Print the entries below word for word; the pictures stay out of your copy.

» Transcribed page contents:
============

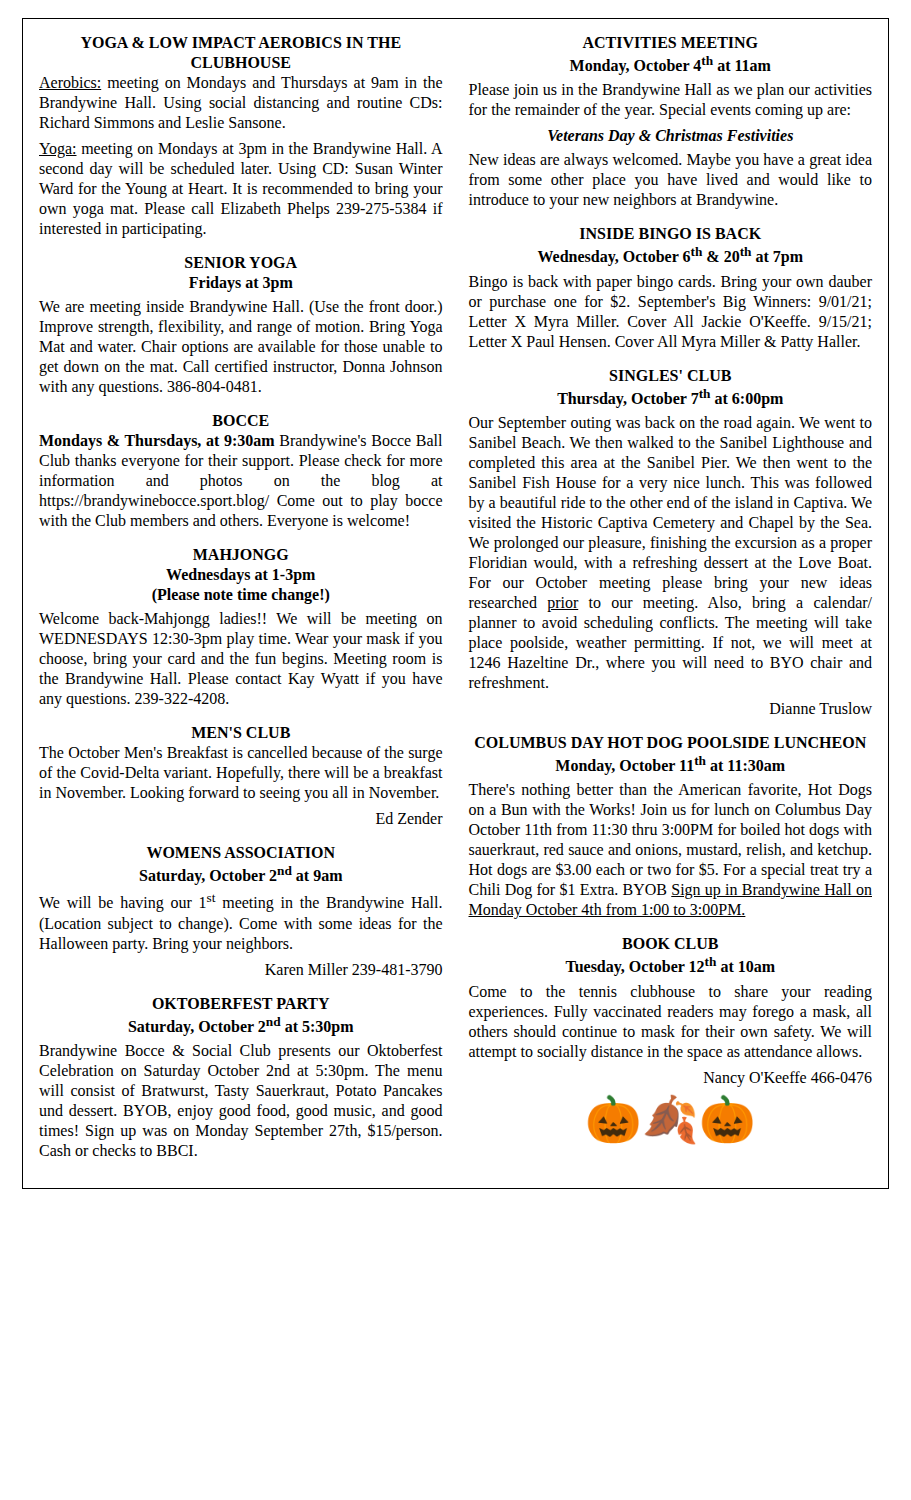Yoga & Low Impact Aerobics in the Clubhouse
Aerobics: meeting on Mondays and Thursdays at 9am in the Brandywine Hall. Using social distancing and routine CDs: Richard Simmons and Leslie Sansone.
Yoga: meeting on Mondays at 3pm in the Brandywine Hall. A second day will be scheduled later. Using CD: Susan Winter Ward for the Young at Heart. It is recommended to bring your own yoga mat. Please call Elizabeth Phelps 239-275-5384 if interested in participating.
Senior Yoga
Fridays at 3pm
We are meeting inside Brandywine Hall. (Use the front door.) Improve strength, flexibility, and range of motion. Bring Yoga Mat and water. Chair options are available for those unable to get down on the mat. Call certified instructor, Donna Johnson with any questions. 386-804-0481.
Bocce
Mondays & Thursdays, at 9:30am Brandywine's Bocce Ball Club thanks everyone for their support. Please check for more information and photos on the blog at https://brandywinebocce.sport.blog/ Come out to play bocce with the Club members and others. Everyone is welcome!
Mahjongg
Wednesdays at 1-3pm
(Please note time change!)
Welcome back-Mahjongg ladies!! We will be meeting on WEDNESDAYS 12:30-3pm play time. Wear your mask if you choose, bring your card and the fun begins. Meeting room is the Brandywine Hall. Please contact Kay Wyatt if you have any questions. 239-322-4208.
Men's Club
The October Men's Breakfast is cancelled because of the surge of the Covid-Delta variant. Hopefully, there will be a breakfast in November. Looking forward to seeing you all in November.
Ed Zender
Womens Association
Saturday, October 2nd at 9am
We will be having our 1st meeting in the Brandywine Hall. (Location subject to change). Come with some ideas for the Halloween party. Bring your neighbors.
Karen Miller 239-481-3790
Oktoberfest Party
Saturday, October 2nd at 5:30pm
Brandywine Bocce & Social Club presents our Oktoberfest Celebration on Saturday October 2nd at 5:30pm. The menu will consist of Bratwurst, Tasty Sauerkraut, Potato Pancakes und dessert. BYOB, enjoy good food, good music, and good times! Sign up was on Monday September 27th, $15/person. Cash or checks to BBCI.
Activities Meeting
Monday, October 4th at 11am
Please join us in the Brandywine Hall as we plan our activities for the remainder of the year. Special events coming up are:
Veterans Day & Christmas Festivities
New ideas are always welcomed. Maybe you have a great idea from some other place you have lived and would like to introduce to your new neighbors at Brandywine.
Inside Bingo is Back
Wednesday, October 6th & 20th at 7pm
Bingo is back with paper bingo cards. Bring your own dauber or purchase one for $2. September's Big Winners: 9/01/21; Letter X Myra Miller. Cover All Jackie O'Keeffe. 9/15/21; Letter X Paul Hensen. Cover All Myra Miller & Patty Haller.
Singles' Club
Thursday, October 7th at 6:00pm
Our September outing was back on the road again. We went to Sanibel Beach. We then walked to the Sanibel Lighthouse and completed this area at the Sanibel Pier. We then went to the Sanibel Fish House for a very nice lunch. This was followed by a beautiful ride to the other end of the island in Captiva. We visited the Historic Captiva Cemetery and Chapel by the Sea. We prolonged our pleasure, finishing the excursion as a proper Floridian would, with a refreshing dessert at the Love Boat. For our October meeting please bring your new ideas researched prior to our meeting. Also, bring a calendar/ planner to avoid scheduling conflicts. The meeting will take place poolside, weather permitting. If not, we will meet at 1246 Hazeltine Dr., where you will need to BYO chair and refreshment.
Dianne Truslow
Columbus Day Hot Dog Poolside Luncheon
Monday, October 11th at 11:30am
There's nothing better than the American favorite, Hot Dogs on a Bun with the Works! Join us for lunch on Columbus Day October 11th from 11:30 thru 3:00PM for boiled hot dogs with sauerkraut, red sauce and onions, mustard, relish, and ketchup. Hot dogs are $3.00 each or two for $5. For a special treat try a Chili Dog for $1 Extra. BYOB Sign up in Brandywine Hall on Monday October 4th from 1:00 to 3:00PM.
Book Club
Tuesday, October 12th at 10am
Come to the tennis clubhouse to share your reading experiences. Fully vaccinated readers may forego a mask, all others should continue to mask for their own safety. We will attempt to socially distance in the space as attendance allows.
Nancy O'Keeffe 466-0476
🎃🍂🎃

============

» ANSWER BOX:
Yoga & Low Impact Aerobics in the Clubhouse
Aerobics: meeting on Mondays and Thursdays at 9am in the Brandywine Hall. Using social distancing and routine CDs: Richard Simmons and Leslie Sansone.
Yoga: meeting on Mondays at 3pm in the Brandywine Hall. A second day will be scheduled later. Using CD: Susan Winter Ward for the Young at Heart. It is recommended to bring your own yoga mat. Please call Elizabeth Phelps 239-275-5384 if interested in participating.
Senior Yoga
Fridays at 3pm
We are meeting inside Brandywine Hall. (Use the front door.) Improve strength, flexibility, and range of motion. Bring Yoga Mat and water. Chair options are available for those unable to get down on the mat. Call certified instructor, Donna Johnson with any questions. 386-804-0481.
Bocce
Mondays & Thursdays, at 9:30am Brandywine's Bocce Ball Club thanks everyone for their support. Please check for more information and photos on the blog at https://brandywinebocce.sport.blog/ Come out to play bocce with the Club members and others. Everyone is welcome!
Mahjongg
Wednesdays at 1-3pm
(Please note time change!)
Welcome back-Mahjongg ladies!! We will be meeting on WEDNESDAYS 12:30-3pm play time. Wear your mask if you choose, bring your card and the fun begins. Meeting room is the Brandywine Hall. Please contact Kay Wyatt if you have any questions. 239-322-4208.
Men's Club
The October Men's Breakfast is cancelled because of the surge of the Covid-Delta variant. Hopefully, there will be a breakfast in November. Looking forward to seeing you all in November.
Ed Zender
Womens Association
Saturday, October 2nd at 9am
We will be having our 1st meeting in the Brandywine Hall. (Location subject to change). Come with some ideas for the Halloween party. Bring your neighbors.
Karen Miller 239-481-3790
Oktoberfest Party
Saturday, October 2nd at 5:30pm
Brandywine Bocce & Social Club presents our Oktoberfest Celebration on Saturday October 2nd at 5:30pm. The menu will consist of Bratwurst, Tasty Sauerkraut, Potato Pancakes und dessert. BYOB, enjoy good food, good music, and good times! Sign up was on Monday September 27th, $15/person. Cash or checks to BBCI.
Activities Meeting
Monday, October 4th at 11am
Please join us in the Brandywine Hall as we plan our activities for the remainder of the year. Special events coming up are:
Veterans Day & Christmas Festivities
New ideas are always welcomed. Maybe you have a great idea from some other place you have lived and would like to introduce to your new neighbors at Brandywine.
Inside Bingo is Back
Wednesday, October 6th & 20th at 7pm
Bingo is back with paper bingo cards. Bring your own dauber or purchase one for $2. September's Big Winners: 9/01/21; Letter X Myra Miller. Cover All Jackie O'Keeffe. 9/15/21; Letter X Paul Hensen. Cover All Myra Miller & Patty Haller.
Singles' Club
Thursday, October 7th at 6:00pm
Our September outing was back on the road again. We went to Sanibel Beach. We then walked to the Sanibel Lighthouse and completed this area at the Sanibel Pier. We then went to the Sanibel Fish House for a very nice lunch. This was followed by a beautiful ride to the other end of the island in Captiva. We visited the Historic Captiva Cemetery and Chapel by the Sea. We prolonged our pleasure, finishing the excursion as a proper Floridian would, with a refreshing dessert at the Love Boat. For our October meeting please bring your new ideas researched prior to our meeting. Also, bring a calendar/ planner to avoid scheduling conflicts. The meeting will take place poolside, weather permitting. If not, we will meet at 1246 Hazeltine Dr., where you will need to BYO chair and refreshment.
Dianne Truslow
Columbus Day Hot Dog Poolside Luncheon
Monday, October 11th at 11:30am
There's nothing better than the American favorite, Hot Dogs on a Bun with the Works! Join us for lunch on Columbus Day October 11th from 11:30 thru 3:00PM for boiled hot dogs with sauerkraut, red sauce and onions, mustard, relish, and ketchup. Hot dogs are $3.00 each or two for $5. For a special treat try a Chili Dog for $1 Extra. BYOB Sign up in Brandywine Hall on Monday October 4th from 1:00 to 3:00PM.
Book Club
Tuesday, October 12th at 10am
Come to the tennis clubhouse to share your reading experiences. Fully vaccinated readers may forego a mask, all others should continue to mask for their own safety. We will attempt to socially distance in the space as attendance allows.
Nancy O'Keeffe 466-0476
🎃🍂🎃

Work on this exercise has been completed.